## What the task asks
Go through the entries, filter for the word "Grillini", and copy every line that has it.

## Dataset excerpts
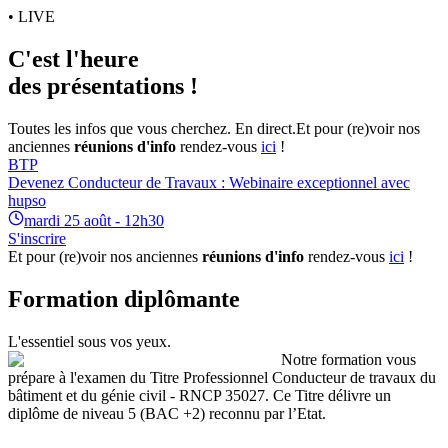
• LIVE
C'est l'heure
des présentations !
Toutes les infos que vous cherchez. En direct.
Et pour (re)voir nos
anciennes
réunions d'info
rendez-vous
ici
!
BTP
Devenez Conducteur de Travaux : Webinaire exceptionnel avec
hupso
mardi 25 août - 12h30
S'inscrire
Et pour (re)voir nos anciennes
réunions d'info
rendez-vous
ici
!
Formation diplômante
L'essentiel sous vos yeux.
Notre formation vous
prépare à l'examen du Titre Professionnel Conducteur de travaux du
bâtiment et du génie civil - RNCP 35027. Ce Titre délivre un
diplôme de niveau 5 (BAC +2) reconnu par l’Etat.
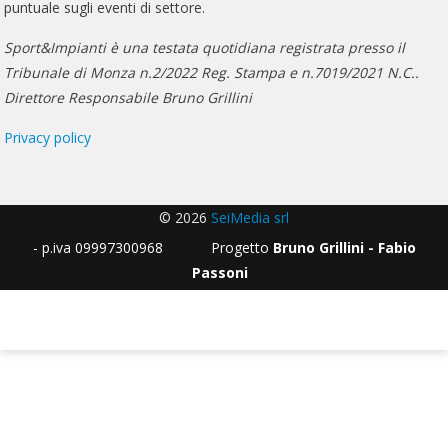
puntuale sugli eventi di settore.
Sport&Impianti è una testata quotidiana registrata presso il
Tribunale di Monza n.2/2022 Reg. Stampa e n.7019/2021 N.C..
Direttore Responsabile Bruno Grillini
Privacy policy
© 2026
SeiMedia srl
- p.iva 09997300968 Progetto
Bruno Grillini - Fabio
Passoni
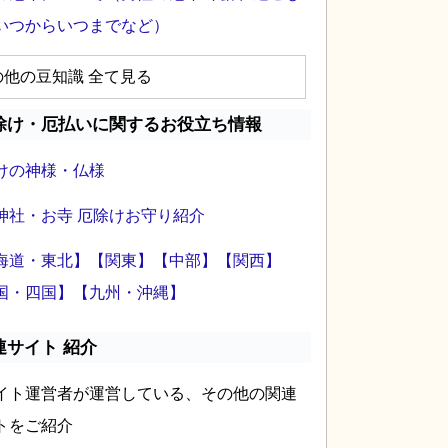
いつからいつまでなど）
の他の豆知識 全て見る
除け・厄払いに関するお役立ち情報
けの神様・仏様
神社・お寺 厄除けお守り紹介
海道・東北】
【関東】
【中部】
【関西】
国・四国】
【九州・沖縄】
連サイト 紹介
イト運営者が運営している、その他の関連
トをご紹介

## Output for this exercise
Direttore Responsabile Bruno Grillini
Bruno Grillini - Fabio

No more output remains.